David Franco spent five years before coming to Wharton as a national security analyst, but he wanted to make a post-MBA switch into management consulting.
“My goal for my first year was to build a business foundation while sampling various career paths,” said Dave, a second-year MBA student from New York state. “I opted for the full class for fixed core subjects in which I had little or no background, such as the more comprehensive ACCT 611 instead of ACCT 612. I then narrowed down my interests in the flex core.”
He took the half semester course for finance, because he’s less interested in that industry, and selected the classroom-based version of MKTG 612, because the marketing class in the fixed core.
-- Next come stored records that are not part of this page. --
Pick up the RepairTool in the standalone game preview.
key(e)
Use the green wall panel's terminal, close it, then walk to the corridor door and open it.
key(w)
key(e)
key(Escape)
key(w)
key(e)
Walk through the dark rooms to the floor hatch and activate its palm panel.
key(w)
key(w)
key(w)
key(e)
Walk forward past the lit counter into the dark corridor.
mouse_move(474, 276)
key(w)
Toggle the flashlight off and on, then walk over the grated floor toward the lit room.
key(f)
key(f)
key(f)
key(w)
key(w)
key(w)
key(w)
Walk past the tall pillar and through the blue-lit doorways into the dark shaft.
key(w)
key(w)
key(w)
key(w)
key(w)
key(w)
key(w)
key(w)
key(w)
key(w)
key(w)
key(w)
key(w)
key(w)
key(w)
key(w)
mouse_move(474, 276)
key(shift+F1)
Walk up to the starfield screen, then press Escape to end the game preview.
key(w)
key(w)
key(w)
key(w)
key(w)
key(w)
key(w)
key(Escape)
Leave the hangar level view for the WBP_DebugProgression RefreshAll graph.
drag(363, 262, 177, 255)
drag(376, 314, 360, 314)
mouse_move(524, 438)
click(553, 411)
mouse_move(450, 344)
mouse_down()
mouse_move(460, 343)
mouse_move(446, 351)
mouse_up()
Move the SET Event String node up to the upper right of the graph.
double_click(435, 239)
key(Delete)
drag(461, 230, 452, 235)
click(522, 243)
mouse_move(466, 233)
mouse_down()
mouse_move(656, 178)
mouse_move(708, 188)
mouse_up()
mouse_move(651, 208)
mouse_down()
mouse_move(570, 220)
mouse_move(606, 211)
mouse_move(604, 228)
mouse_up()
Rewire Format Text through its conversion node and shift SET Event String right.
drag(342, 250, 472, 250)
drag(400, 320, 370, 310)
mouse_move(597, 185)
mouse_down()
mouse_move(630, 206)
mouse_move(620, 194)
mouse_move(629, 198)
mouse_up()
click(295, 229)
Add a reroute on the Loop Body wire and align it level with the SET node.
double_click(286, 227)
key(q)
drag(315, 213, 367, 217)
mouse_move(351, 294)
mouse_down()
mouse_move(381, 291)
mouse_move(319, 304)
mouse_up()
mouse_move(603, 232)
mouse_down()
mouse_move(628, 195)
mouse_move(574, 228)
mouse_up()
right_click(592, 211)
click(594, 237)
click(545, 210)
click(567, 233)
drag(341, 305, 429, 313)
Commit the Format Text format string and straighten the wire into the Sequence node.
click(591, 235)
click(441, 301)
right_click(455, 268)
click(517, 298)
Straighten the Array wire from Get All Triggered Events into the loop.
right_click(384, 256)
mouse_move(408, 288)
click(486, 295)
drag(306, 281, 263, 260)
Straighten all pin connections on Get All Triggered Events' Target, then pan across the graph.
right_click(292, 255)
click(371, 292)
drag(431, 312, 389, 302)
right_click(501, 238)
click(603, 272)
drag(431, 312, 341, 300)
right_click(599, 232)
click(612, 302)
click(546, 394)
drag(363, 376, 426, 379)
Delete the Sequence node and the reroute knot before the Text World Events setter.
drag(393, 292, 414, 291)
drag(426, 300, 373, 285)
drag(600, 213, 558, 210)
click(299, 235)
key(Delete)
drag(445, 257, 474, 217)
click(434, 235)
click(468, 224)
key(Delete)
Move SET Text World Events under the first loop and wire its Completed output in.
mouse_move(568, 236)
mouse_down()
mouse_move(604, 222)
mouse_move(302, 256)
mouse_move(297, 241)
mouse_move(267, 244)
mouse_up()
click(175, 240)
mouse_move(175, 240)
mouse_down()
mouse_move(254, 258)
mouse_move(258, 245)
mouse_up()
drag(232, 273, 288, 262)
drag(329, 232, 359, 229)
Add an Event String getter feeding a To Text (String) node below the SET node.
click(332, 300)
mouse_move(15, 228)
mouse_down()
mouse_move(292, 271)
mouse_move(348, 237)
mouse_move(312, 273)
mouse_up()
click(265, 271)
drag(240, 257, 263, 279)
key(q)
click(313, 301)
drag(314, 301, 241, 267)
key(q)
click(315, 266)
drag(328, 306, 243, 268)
At the same time, he gained real-world experience as a part-time consultant at the Wharton Business Development Center. “Prior to Wharton, my wife and I owned a spa in San Francisco, where we probably made every small-business mistake imaginable because we didn’t know what we were doing,” he said. “I wanted to apply my new knowledge at the center to help other small businesses avoid the mistakes we made.”
One of his clients was NextFab, a membership-based high-tech manufacturing center in Philadelphia.
“NextFab is trying to increase the sense of community and more specifically, to increase membership and duration,” he said. “I used concepts I learned in management classes to break down problems and used pricing strategies from marketing when advising them. By applying this knowledge, I realized that I liked solving problems like this, which lead to my dual-major focus in marketing and strategic management.”
Wharton does a good job mixing theory and practical application, said Dave. “It’s about more than just learning concepts at Wharton. It’s about learning concepts and how to apply them to real world problems. It’s about doing.”